Yani köylü ipini boyanmış olarak hazır alsa bile bu malzemeyle
yapmış olduğu işçilik dolayısı ile 4 kat katma değer
yaratabilmektedir. Bu normal kalitede, normal işçilikte bir halı
için söz konusudur. Kullanılan ipin kalitesinde yapılacak bazı
değişikliklerle pazar fiyatında %50’ye varan artışlar elde etmek
mümkündür. Konuyu bir örnekle vurgularsak;Milas’ta normal piyasa
ipi ile dokunmuş bir halının yöre pazarında peşin alış fiyatı
1 milyon liradır. Aynı işçilik kalitesi, ancak üstün evsafta ve
desende dokunmuş aynı büyüklükteki başka bir halı da 1,5 milyon
liraya alıcı bulabilir. Bu iki halı kıyaslandığında, normal olan
halıda ip maliyeti girdisi 250 bin liradır. Üstün özellikli ipte
ise bu maliyetin, diğerinin 2 katı olduğunu, yani 500 bin lira
olduğunu varsayalım (realite bu oranın aşağısındadır.) 250 bin
liralık iple işçilik yapılıyor ve 750 bin lira gelir elde
ediliyor. Diğer yandan 500 bin liralık iple aynı işçilik ancak
farklı desen ve renk tasarımı ile 1 milyon liralık bir gelir elde
ediliyor. Yani gelir %33 oranında artabiliyor. İşte mevzuumuz bu.

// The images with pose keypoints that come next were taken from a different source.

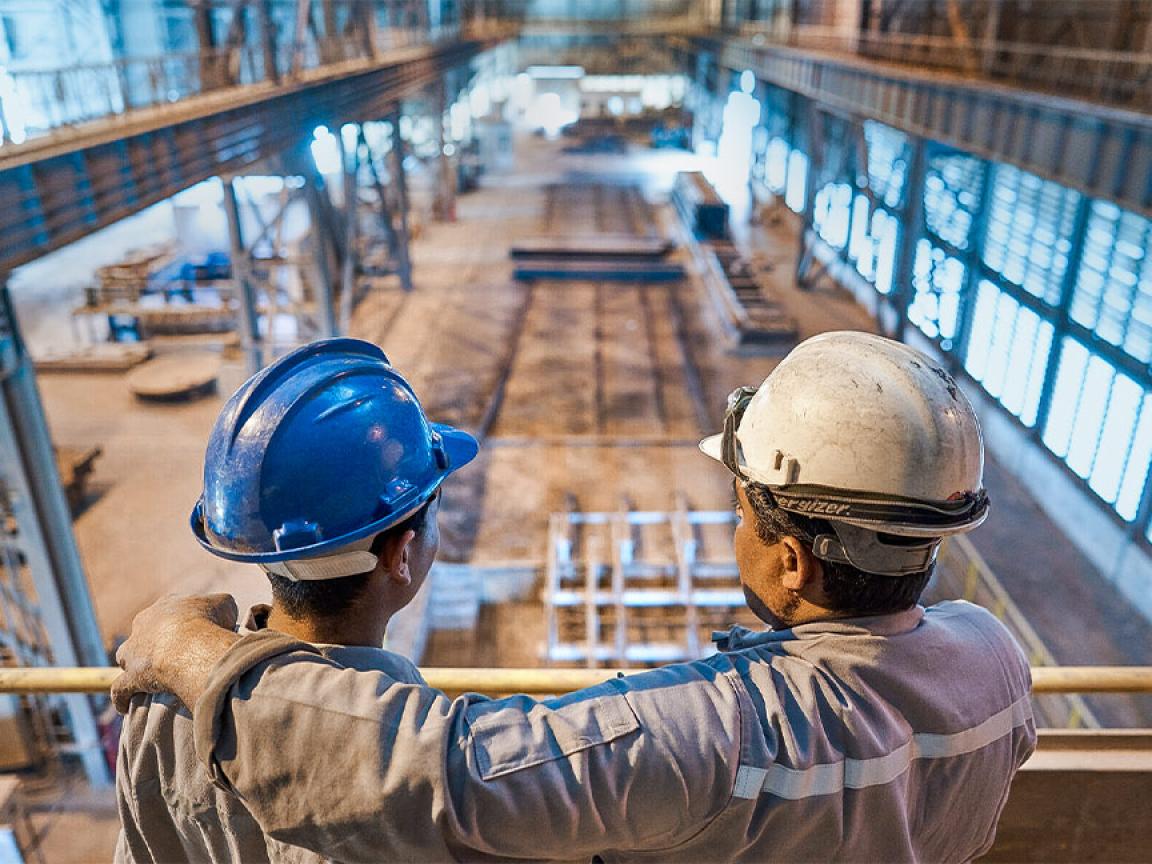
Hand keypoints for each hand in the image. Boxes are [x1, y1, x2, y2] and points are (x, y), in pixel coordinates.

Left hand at [112, 593, 240, 713]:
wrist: (191, 647)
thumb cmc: (209, 623)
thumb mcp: (224, 605)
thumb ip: (220, 608)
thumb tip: (222, 616)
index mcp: (167, 605)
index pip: (170, 610)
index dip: (182, 621)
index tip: (195, 631)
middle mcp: (144, 624)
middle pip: (146, 632)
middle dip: (157, 642)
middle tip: (177, 655)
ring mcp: (134, 651)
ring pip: (127, 657)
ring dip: (136, 666)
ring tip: (152, 678)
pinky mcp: (131, 676)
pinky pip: (120, 689)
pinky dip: (122, 698)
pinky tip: (126, 706)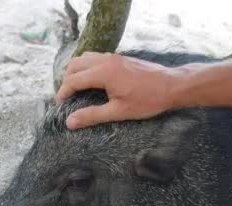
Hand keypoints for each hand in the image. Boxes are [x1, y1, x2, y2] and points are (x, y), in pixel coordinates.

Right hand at [56, 52, 179, 129]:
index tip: (60, 105)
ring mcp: (113, 57)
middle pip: (74, 65)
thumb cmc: (148, 100)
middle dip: (67, 80)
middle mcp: (105, 60)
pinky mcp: (120, 58)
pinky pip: (96, 57)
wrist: (172, 86)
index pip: (73, 80)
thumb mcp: (118, 112)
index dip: (63, 93)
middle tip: (67, 98)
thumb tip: (70, 122)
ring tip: (77, 89)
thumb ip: (92, 116)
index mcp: (103, 73)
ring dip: (76, 71)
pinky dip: (87, 66)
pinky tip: (93, 81)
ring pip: (84, 58)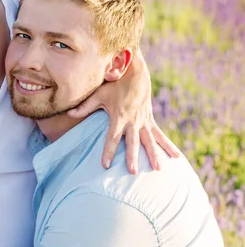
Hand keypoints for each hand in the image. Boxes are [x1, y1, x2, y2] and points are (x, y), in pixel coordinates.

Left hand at [67, 50, 179, 173]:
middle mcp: (133, 121)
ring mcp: (144, 121)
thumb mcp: (98, 94)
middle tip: (133, 172)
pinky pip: (160, 135)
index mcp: (119, 117)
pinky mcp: (150, 121)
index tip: (105, 164)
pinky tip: (177, 157)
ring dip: (154, 155)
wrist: (135, 74)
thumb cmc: (114, 85)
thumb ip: (85, 106)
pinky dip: (168, 146)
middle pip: (133, 142)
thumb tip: (69, 114)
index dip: (108, 151)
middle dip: (132, 157)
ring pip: (150, 141)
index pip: (112, 138)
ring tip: (159, 169)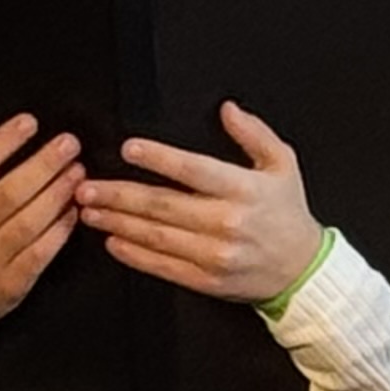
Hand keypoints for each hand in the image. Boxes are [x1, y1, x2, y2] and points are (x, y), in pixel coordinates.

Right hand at [0, 108, 80, 347]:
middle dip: (43, 166)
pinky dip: (60, 231)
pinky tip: (75, 210)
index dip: (3, 142)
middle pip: (8, 193)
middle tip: (70, 143)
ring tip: (78, 171)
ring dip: (57, 195)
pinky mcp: (12, 283)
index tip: (30, 122)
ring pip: (28, 223)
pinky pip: (41, 253)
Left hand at [77, 102, 322, 305]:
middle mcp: (227, 223)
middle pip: (163, 205)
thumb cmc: (288, 215)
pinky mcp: (207, 280)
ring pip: (157, 236)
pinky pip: (164, 267)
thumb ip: (253, 134)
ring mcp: (215, 255)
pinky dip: (135, 255)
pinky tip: (114, 242)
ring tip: (90, 211)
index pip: (194, 170)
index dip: (159, 158)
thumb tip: (228, 110)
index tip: (130, 149)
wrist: (302, 270)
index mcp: (244, 190)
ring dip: (118, 222)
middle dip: (119, 194)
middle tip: (87, 186)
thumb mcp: (283, 164)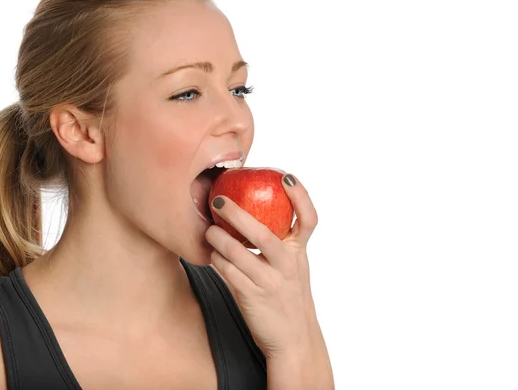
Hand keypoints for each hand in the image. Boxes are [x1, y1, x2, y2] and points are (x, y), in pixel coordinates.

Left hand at [204, 173, 320, 358]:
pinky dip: (217, 260)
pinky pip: (228, 272)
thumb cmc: (288, 298)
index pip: (308, 220)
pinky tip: (210, 254)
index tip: (286, 177)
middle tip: (219, 200)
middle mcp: (288, 265)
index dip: (301, 196)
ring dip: (219, 238)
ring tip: (209, 228)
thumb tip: (253, 216)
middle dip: (238, 213)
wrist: (294, 340)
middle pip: (264, 232)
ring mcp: (270, 282)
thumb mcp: (294, 269)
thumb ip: (282, 246)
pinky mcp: (252, 297)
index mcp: (300, 254)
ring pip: (240, 253)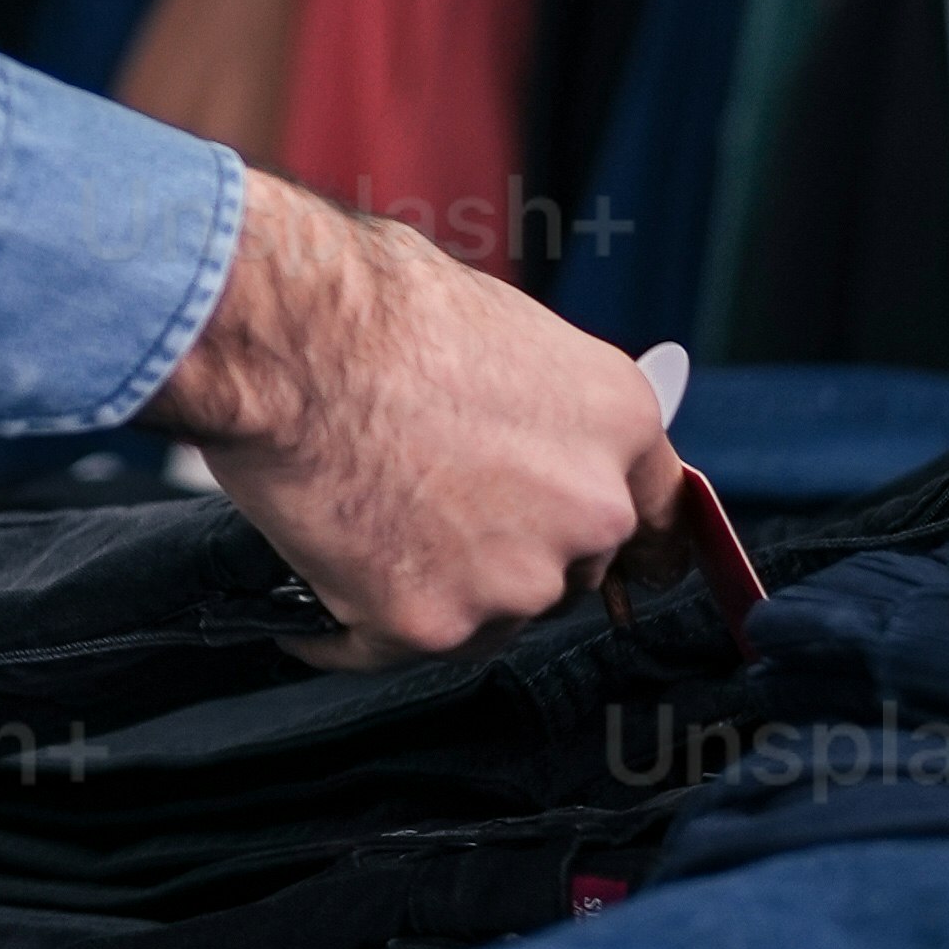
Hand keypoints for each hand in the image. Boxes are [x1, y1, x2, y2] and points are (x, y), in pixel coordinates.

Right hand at [159, 175, 682, 661]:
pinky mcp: (432, 624)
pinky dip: (348, 624)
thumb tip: (510, 426)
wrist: (287, 338)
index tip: (626, 572)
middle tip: (428, 508)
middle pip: (566, 568)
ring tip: (357, 523)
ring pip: (485, 615)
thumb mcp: (496, 323)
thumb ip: (536, 403)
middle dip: (507, 551)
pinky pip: (386, 643)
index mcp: (618, 423)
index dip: (631, 542)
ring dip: (434, 587)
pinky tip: (311, 579)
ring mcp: (514, 578)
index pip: (661, 512)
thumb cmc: (370, 305)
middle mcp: (588, 511)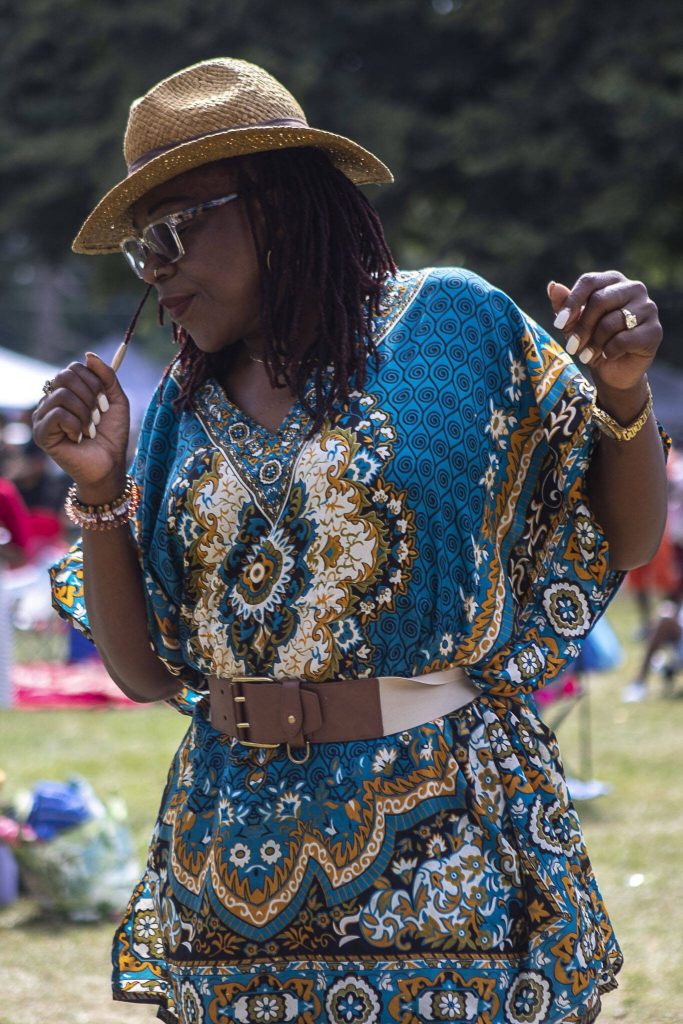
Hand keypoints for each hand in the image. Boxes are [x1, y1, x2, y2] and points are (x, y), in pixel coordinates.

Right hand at [32, 352, 129, 499]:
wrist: (110, 464)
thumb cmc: (112, 435)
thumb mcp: (116, 401)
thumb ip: (106, 376)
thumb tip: (88, 355)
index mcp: (67, 391)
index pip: (74, 368)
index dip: (95, 382)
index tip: (105, 404)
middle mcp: (51, 400)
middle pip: (64, 375)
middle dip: (90, 395)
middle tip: (98, 416)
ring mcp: (43, 416)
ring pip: (62, 394)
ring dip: (84, 413)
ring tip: (89, 429)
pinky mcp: (41, 433)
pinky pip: (57, 414)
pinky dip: (75, 425)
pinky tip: (79, 438)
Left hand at [547, 271, 661, 392]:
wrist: (613, 370)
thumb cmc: (592, 340)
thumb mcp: (572, 324)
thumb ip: (563, 305)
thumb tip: (553, 286)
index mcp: (613, 280)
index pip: (589, 281)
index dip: (572, 303)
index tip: (559, 324)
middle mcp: (634, 288)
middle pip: (600, 300)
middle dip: (582, 327)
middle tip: (572, 347)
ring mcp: (648, 308)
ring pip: (611, 322)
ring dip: (594, 343)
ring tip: (588, 354)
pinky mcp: (654, 331)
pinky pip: (624, 339)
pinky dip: (610, 351)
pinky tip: (608, 356)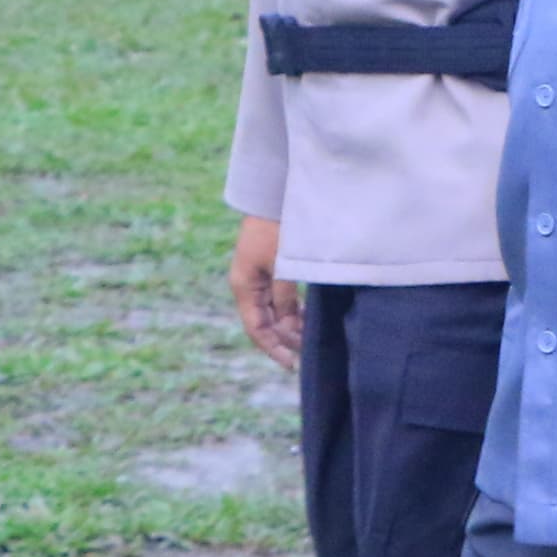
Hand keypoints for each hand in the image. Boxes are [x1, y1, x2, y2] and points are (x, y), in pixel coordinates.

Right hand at [226, 215, 303, 370]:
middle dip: (285, 339)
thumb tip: (289, 326)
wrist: (273, 193)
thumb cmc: (278, 227)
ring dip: (290, 324)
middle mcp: (247, 284)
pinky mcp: (269, 267)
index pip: (256, 329)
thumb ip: (285, 297)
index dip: (273, 348)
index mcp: (243, 286)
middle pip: (264, 322)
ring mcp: (257, 276)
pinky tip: (309, 316)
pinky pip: (278, 297)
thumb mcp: (283, 264)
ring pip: (273, 311)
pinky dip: (292, 309)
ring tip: (312, 336)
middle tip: (308, 352)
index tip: (292, 364)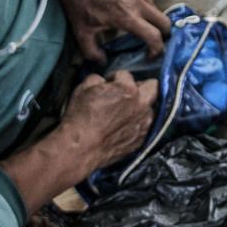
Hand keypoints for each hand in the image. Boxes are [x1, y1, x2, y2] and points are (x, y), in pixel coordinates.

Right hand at [0, 71, 157, 214]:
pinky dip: (134, 126)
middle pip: (152, 89)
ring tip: (124, 111)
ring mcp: (141, 126)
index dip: (116, 79)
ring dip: (140, 108)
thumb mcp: (82, 88)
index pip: (127, 75)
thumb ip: (96, 80)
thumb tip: (100, 81)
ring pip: (149, 110)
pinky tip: (121, 128)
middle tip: (126, 93)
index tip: (108, 84)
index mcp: (127, 90)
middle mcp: (139, 107)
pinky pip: (142, 129)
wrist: (74, 151)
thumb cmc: (75, 117)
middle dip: (141, 89)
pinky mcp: (136, 142)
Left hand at [26, 0, 169, 62]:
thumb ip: (92, 52)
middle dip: (163, 35)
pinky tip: (129, 12)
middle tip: (152, 42)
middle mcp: (137, 3)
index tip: (150, 56)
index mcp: (127, 17)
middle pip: (165, 22)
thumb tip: (102, 62)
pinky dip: (144, 9)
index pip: (154, 36)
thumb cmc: (79, 2)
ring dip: (153, 21)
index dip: (157, 50)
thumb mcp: (81, 32)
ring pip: (157, 10)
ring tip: (140, 28)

Kabaca matematiğe döktüğümüz bu tablo, alınacak önlemlerle daha da
cazip hale getirilebilir. Bu hammadde girdiği ve yaratılan katma
değerin oranı işin bu püf noktasıdır.
Girdi maliyetlerini düşürebilmek için gerekli olan
önlemler şöyle özetlenebilir :
1.
Yurt içinde gerekli hammadde üretiminin talep standardında olması
ve kafi üretimin mevcut şartlarda yapılacak düzenlemelerle
maliyetinin düşürülmesi, maliyet düşürülmüyorsa bu aşamada
sübvanse edilmesi sağlanabilir. Günümüzde devlet ihracatı açıkça
sübvanse edemediğinden sübvanseyi hangi aşamada yapacağının
arayışı içindedir. İşte, konu bu açıdan da önem arz etmektedir.
2.
İthalat imkanlarının gözden geçirilmesi doğru malzemenin uygun
fiyatla ithalatı da girdi maliyetlerinin düşmesine yardımcı
olacaktır. Bu konuda da gümrük indirimleri vs. şeklinde
hükümetimiz konuya yardımcı olabilir.